Isla martinica

Una carta para el señor Roca

Prueba de que la universidad ya no es lo que era la tenemos en la «Iniciativa para la Eliminación del Lenguaje Dañino» de la Universidad de Stanford. Hace bien poco que se ha sabido de esta propuesta, nacida y guiada por nobles deseos, pero que, una vez se profundiza en sus contenidos, cualquiera con dos dedos de frente comprende que los urdidores de la «excrecencia» son de todo menos personas equilibradas e intelectualmente privilegiadas.

Registros de datos:
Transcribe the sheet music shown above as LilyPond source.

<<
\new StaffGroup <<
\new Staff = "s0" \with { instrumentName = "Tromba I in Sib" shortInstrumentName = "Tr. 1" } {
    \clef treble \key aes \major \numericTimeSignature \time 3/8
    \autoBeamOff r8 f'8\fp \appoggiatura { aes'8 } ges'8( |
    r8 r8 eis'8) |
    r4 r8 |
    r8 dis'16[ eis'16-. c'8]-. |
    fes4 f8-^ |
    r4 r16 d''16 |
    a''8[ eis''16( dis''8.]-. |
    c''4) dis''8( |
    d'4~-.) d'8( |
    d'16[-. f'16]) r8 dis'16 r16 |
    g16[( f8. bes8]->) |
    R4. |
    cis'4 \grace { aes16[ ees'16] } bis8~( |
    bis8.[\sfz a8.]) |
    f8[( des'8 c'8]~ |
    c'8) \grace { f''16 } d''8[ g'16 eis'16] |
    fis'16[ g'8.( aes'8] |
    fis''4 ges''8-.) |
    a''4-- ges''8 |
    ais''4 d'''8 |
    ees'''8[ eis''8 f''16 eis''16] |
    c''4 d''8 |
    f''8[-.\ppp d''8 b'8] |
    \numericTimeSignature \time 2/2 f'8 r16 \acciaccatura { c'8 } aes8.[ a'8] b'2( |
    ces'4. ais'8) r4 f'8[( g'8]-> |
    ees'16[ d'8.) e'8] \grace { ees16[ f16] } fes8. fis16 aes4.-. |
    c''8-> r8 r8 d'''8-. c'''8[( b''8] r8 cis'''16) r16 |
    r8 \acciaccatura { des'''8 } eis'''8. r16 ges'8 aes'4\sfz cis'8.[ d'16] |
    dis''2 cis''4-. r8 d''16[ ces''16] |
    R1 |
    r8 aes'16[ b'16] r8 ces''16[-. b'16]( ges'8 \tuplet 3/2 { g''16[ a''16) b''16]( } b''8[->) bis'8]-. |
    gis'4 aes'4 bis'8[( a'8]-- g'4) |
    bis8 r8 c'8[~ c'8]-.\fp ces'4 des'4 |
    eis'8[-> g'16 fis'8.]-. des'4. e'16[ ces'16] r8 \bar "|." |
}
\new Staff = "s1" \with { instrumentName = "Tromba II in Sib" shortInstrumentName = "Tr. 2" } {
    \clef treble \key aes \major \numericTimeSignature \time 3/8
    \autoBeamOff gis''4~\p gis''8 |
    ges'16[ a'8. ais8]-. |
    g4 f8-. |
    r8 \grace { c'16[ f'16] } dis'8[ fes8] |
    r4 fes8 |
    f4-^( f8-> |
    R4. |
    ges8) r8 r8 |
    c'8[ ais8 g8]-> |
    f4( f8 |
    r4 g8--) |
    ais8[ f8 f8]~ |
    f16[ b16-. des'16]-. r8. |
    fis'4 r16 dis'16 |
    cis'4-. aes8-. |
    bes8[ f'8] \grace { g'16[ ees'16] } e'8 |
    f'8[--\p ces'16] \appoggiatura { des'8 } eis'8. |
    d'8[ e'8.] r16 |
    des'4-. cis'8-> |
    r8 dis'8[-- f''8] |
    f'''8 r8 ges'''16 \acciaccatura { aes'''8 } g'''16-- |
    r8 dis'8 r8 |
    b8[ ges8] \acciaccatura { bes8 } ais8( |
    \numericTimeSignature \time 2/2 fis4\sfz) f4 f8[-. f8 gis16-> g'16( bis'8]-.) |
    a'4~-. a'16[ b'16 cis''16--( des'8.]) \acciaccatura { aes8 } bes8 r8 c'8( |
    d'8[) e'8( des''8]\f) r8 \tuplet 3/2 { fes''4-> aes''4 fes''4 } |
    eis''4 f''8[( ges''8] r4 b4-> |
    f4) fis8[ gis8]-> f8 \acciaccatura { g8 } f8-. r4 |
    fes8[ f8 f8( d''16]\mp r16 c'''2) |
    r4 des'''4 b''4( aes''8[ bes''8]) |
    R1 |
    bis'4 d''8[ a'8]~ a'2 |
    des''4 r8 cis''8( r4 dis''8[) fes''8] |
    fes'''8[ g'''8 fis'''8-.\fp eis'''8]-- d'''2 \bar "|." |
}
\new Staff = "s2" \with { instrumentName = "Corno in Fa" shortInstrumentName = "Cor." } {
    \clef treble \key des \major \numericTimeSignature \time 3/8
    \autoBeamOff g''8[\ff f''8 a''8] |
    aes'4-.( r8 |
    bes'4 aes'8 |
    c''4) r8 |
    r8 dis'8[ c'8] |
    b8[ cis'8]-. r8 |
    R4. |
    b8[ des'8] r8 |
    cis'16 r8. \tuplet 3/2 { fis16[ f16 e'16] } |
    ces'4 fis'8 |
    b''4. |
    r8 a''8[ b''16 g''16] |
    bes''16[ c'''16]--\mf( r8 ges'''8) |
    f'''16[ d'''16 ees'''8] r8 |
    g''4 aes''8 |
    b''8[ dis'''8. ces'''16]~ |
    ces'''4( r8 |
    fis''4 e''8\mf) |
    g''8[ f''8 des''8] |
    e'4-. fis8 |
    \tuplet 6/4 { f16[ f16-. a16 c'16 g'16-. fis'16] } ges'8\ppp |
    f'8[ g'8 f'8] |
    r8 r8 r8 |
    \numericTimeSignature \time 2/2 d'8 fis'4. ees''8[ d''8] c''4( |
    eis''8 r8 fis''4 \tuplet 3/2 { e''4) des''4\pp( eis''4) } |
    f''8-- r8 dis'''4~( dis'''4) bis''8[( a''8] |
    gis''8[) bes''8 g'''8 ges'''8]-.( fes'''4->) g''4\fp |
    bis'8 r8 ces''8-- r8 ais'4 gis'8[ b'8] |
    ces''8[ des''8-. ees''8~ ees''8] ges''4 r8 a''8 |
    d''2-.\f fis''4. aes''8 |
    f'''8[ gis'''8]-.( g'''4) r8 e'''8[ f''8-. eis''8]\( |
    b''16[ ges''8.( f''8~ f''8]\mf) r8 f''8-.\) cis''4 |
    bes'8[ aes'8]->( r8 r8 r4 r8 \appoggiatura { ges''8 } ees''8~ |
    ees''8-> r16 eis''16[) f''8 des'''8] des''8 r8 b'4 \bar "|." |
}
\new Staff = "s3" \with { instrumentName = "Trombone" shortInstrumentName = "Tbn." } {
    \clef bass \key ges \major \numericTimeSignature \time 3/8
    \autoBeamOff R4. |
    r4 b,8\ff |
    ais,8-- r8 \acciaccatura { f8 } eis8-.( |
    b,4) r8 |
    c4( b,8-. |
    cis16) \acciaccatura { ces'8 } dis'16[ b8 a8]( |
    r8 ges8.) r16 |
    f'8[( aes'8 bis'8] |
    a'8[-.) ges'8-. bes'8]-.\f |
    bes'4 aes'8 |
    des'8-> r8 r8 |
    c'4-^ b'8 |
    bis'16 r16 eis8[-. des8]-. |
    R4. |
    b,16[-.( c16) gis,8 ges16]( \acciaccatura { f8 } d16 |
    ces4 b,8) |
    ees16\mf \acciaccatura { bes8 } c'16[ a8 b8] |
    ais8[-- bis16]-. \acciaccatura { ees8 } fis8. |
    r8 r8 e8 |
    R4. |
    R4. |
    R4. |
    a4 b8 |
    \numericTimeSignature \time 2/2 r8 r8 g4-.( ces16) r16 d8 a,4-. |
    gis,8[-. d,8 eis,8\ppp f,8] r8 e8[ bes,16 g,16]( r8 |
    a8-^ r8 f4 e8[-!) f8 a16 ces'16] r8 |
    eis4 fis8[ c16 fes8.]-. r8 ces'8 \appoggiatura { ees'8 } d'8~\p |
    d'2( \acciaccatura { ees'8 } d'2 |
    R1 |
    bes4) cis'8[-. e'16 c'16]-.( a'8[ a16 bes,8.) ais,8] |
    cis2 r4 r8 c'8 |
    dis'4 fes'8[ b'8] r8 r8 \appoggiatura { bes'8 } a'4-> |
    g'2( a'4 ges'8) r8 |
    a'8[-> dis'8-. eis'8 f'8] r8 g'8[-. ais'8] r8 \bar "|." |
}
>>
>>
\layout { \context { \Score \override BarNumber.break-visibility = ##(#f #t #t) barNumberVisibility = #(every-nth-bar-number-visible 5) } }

Requisitos del ejercicio: Imprime sin cambios la parte del fragmento que va desde «Isla martinica» hasta «e intelectualmente privilegiadas.», ambos inclusive. Los ítems son un material aparte, independiente del fragmento.

Resultado obtenido:
Isla martinica

Una carta para el señor Roca

Prueba de que la universidad ya no es lo que era la tenemos en la «Iniciativa para la Eliminación del Lenguaje Dañino» de la Universidad de Stanford. Hace bien poco que se ha sabido de esta propuesta, nacida y guiada por nobles deseos, pero que, una vez se profundiza en sus contenidos, cualquiera con dos dedos de frente comprende que los urdidores de la «excrecencia» son de todo menos personas equilibradas e intelectualmente privilegiadas.